Introductory Analytical chemistry (roughly sophomore year in college) Same text different editions (est. 1974 and 1988) I was able to compare the same section since I had copied it, and then had to replace the book due to my boss losing it) I was shocked at how much simpler the text was with more graphics had been added.
While I don't have the details, I noticed a similar effect in theology.
Perhaps the differences among the groups are…
The actual achievement loss since the 70's is due to re-norm of scores (SAT has been re-normed/adjusted at least twice and possibly three times).
Student achievement has never been lower, if compared to exams like PISA and TIMSS/TIMSS-R
If you want proof look at the youtube story by John Stossel "Stupid in America"...pretty much dispels the notion that achievement is going up...
A recent statistic shows that only 1 in 20 african american males are handling math at grade level, and a recent study also shows that due to COVID-19, all the gains students have made in the last 10-15 years have vanished...
I suspect this story is a first class lie, folks
Reading the article, they ask the question, why is PISA--and only PISA--an outlier, showing declines in performance, when every other test is sunny?
They propose it is because it is because PISA is more text-heavy than the other tests, and is testing reading as much as math.
I propose a different reason: NAEP and TIMSS are both US tests, written in the US. PISA is an international exam written by the OECD. There is great pressure across the US towards grade inflation and dumbing down tests. Perhaps, PISA is a less prone to succumb to that pressure.
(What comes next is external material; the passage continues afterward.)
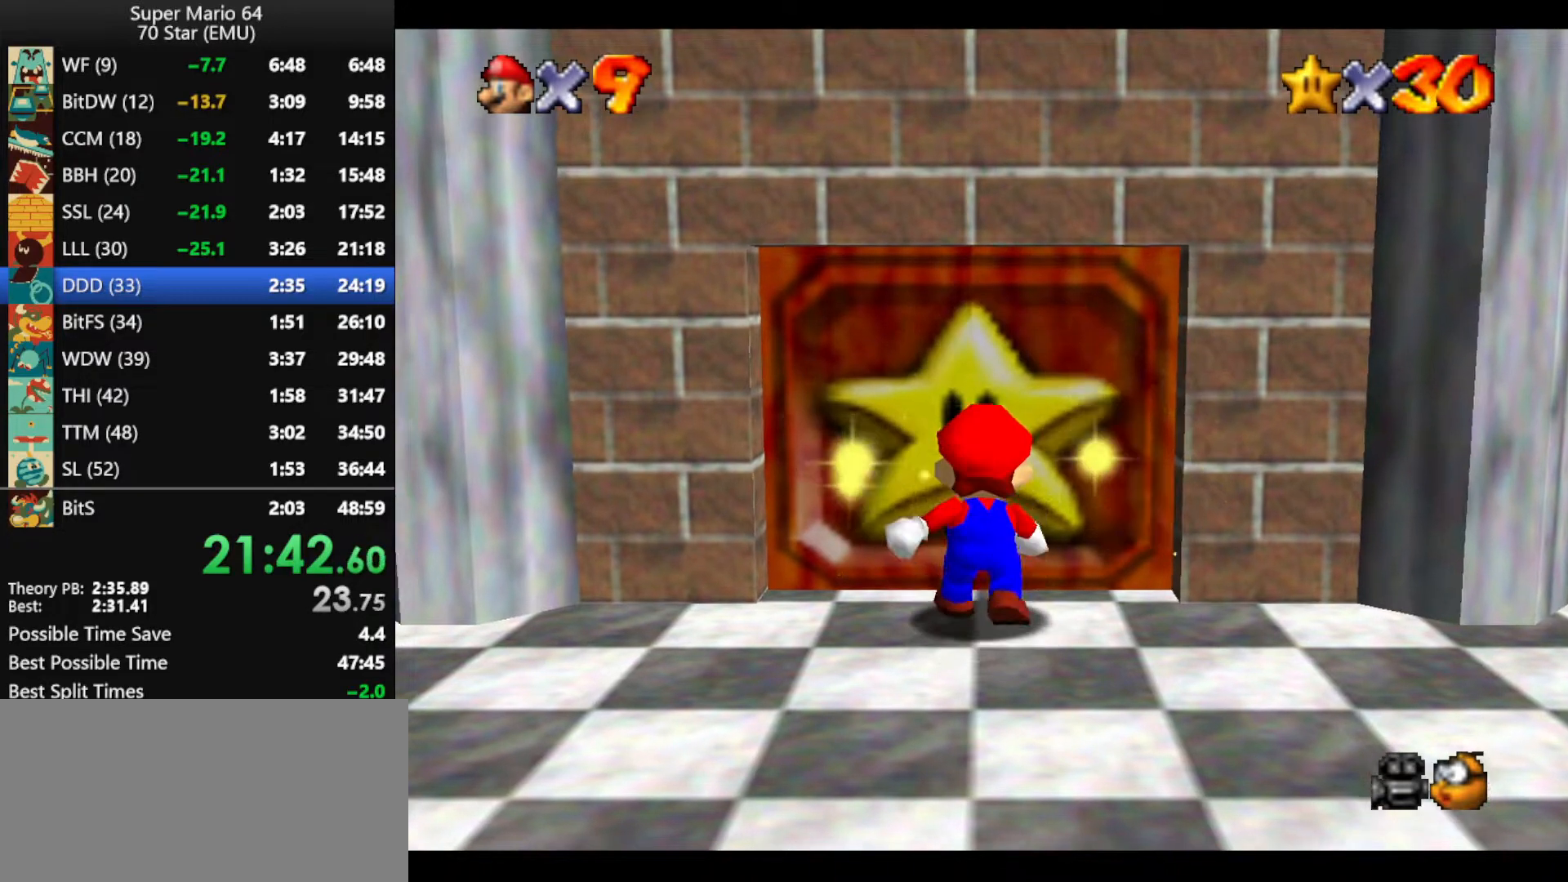
{"buttons": ["A", "B"], "left_stick": "center", "events": [[33, "B", "up"], [67, "A", "up"], [100, "A", "down"], [133, "B", "down"], [233, "B", "up"], [267, "A", "up"], [333, "A", "down"], [333, "B", "down"], [400, "A", "up"], [433, "B", "up"], [467, "A", "down"], [467, "B", "down"]]}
This study doesn't jibe with the many, many news stories about the reading and math ability of students. A quick google finds this:
https://theinterrobang.com/detroit-students-can-neither-read-nor-add/
Which says, "Apparently in Detroit public schools, 93% of students are not proficient in reading and 96% are below standards in math. This isn’t too far off from the national average since the last book most adults read was the Hunger Games or Twilight and no one can figure out a tip percentage without a calculator."
A few minutes with google will find a million of these. Are they all wrong, or is this analysis using some tricks to get these conclusions? For example, tests are re-normalized over time, was this taken into account?